Re: Comments on: "Character Set" Considered Harmful

Gavin Nicol (gtn@ebt.com)
Wed, 26 Apr 95 13:09:39 EDT

>There is perhaps a blurred distinction between character set and
>content-encoding. I can imagine some one inventing a novel means
>of encoding characters from a mix of well known and completely
>novel character sets. To handle this the browser would download
>a lexical analyser over the network along the lines of SUN's
>HotJava. This would be combined with downloadable fonts for the
>novel character sets.

I think we discussed this a long time ago. One of the reasons for my
proposal for requiring Unicode support was to not have to force the
client to download a scanner. I think Terry Allen, or perhaps Rick
Jeliffe first mentioned the idea of using downloadable fonts to
overload a character code with more than one glyph image. The font
specification could be part of the encoding.

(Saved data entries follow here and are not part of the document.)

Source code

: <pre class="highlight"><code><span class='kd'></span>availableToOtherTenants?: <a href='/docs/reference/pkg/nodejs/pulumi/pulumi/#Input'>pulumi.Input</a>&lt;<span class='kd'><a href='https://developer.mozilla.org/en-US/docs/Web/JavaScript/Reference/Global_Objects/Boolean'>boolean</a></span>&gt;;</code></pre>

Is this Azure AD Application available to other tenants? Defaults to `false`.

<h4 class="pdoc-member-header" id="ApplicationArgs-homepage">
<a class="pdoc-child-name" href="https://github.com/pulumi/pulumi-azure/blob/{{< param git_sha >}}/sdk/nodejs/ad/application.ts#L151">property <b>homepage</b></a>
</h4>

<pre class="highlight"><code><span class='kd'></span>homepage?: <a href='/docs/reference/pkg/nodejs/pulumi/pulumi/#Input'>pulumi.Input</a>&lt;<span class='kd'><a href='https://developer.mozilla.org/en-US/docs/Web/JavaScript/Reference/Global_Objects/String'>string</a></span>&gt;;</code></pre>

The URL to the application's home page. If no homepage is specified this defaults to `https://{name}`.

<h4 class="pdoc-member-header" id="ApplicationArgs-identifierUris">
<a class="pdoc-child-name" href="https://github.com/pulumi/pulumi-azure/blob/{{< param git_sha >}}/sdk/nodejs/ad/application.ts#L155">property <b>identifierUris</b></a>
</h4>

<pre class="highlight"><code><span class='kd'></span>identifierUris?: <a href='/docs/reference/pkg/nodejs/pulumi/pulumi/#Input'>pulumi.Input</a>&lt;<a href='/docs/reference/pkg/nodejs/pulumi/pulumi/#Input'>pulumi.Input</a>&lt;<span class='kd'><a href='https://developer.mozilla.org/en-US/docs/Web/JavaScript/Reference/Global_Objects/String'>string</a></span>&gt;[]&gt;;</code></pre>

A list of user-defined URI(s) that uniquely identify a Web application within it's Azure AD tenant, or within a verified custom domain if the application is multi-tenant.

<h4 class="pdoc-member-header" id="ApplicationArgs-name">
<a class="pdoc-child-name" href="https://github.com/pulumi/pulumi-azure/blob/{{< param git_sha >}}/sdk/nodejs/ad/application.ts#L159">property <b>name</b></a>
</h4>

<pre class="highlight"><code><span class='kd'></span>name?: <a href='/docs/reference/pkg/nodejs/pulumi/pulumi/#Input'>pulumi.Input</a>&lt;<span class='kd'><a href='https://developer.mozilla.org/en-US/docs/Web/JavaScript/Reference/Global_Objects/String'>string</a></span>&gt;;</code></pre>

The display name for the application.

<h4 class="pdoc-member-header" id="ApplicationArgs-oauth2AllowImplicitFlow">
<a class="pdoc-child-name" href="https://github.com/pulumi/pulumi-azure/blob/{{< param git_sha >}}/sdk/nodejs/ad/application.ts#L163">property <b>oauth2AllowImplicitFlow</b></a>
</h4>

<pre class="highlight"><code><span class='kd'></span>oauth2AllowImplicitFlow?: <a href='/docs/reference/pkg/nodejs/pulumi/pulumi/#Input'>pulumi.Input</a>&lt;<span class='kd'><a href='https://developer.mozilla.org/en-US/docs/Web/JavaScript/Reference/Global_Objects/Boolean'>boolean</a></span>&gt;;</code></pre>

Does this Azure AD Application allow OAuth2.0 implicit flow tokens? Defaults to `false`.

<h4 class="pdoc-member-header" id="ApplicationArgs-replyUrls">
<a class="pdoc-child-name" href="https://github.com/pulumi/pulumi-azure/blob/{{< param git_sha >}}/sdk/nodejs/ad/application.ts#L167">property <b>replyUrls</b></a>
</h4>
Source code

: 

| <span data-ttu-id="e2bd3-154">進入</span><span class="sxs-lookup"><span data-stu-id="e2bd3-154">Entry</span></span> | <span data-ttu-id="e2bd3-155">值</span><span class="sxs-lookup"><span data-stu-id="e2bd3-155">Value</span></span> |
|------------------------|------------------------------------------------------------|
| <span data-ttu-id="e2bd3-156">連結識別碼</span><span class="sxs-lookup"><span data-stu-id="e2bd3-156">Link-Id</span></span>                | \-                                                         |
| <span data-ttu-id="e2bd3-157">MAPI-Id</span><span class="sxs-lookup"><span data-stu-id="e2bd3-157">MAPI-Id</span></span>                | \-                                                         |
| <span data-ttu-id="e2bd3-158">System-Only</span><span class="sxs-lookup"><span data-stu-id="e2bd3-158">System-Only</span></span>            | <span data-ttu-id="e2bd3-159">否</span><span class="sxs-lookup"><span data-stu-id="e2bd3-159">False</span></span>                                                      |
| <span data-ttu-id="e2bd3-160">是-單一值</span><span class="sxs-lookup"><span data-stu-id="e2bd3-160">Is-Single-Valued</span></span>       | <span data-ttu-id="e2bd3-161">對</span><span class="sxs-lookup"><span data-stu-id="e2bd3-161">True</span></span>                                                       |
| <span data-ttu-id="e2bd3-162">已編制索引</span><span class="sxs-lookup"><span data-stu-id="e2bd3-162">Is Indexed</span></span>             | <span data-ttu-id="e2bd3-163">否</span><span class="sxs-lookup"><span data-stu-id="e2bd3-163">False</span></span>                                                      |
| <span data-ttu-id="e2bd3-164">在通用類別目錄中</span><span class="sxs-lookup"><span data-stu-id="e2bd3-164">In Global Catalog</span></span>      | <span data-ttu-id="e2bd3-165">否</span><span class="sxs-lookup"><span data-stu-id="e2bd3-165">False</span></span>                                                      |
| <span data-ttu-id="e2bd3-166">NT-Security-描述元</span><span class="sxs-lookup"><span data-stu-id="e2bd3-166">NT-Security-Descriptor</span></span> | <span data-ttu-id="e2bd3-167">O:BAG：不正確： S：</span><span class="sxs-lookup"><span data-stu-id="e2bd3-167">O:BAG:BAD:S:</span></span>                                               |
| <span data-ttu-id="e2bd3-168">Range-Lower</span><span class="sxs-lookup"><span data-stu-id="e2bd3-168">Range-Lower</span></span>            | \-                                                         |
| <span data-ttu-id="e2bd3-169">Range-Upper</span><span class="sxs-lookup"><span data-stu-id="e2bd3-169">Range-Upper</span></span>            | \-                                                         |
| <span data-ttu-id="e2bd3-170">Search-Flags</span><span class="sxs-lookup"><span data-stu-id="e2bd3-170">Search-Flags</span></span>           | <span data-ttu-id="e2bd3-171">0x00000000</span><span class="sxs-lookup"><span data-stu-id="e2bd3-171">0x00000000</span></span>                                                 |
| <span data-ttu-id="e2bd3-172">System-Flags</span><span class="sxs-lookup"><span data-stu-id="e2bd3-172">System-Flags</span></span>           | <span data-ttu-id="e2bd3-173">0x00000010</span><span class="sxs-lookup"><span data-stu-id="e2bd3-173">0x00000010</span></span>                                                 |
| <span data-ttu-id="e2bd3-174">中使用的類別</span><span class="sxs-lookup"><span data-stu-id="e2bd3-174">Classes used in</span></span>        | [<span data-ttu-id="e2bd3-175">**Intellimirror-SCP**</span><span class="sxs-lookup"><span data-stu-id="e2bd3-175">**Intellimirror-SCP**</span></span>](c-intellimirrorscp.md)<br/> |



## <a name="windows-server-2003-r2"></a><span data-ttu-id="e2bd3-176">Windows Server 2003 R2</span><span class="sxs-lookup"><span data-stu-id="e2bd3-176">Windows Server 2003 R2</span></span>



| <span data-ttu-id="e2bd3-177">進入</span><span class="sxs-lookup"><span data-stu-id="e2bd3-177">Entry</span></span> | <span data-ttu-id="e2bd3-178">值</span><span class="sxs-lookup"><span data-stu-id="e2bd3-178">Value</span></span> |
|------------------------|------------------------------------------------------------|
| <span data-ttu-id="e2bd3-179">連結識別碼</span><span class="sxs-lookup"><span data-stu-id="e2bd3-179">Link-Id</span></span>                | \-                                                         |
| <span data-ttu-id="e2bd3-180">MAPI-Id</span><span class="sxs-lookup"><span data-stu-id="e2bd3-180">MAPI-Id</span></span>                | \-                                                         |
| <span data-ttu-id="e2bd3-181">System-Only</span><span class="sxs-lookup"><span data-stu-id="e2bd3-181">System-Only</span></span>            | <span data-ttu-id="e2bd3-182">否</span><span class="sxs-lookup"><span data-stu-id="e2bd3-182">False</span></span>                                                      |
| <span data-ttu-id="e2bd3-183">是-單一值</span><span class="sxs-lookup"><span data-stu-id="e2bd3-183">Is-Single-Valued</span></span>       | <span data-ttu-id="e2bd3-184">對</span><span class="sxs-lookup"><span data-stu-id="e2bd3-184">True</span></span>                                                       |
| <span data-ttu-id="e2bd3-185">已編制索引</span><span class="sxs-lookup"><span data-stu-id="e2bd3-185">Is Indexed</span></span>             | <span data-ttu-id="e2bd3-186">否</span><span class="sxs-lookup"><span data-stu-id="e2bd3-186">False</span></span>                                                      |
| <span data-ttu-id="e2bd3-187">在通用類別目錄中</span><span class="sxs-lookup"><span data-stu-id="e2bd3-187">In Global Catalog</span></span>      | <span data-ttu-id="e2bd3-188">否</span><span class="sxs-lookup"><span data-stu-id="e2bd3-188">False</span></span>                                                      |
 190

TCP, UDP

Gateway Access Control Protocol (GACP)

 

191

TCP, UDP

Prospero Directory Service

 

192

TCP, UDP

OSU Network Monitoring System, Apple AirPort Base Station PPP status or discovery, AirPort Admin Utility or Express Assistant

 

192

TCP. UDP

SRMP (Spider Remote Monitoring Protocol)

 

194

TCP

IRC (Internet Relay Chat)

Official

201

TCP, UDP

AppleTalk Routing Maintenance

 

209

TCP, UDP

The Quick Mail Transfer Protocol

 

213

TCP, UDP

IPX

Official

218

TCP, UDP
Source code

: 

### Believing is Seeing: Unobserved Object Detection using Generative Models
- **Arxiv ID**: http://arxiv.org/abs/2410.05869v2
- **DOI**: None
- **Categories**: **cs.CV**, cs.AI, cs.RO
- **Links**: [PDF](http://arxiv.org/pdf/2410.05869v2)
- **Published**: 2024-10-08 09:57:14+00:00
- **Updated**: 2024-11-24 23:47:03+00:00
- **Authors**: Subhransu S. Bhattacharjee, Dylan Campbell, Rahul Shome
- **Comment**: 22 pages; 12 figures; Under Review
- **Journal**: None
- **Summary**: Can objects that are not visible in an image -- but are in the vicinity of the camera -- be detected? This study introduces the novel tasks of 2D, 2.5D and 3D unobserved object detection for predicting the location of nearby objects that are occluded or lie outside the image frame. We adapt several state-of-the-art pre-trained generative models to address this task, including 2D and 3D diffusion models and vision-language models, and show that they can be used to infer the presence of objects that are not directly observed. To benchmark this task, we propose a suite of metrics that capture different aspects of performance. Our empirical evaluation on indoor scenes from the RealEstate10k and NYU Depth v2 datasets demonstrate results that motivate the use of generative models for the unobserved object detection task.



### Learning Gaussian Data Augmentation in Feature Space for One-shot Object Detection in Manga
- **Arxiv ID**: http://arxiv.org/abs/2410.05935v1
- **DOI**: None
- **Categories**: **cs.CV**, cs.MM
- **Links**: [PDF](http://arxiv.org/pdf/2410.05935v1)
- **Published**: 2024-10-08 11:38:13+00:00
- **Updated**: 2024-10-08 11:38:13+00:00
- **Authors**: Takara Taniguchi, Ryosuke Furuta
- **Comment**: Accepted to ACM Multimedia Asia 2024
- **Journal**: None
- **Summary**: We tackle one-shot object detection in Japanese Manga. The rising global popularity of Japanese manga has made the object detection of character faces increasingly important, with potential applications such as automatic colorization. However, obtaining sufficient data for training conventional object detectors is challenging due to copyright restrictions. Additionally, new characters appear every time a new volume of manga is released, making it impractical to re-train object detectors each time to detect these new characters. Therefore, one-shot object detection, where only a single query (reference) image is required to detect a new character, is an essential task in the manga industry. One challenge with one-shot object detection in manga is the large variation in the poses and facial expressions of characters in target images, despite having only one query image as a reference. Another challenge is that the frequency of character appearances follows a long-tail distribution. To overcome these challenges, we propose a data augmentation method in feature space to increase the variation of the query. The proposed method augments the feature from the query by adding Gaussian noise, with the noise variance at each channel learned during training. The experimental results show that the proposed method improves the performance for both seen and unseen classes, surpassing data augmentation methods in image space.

>To make this concrete, consider a novel mathematical notation or
>perhaps novel notations for music or dance. The SGML parser is
>not effected, as the character encoding is handled by a protocol
>layer below the SGML entity manager.

Sure. I think this is of great practical value, though it feels
hackish.

I would certainly prefer *not* having to download a scanner. Code
conversion tables are palatable, but just barely.

I think I said a long time ago that eventually you'll need 16 bits or
more internally to process multilingual documents. Why complicate the
clients (the most changeable part of the equation) with conversion
when servers can handle it equally as well?

Anyway, I'll push this later (it can wait). For now, I'd like to
discuss the other HTML issues I raise in my papr.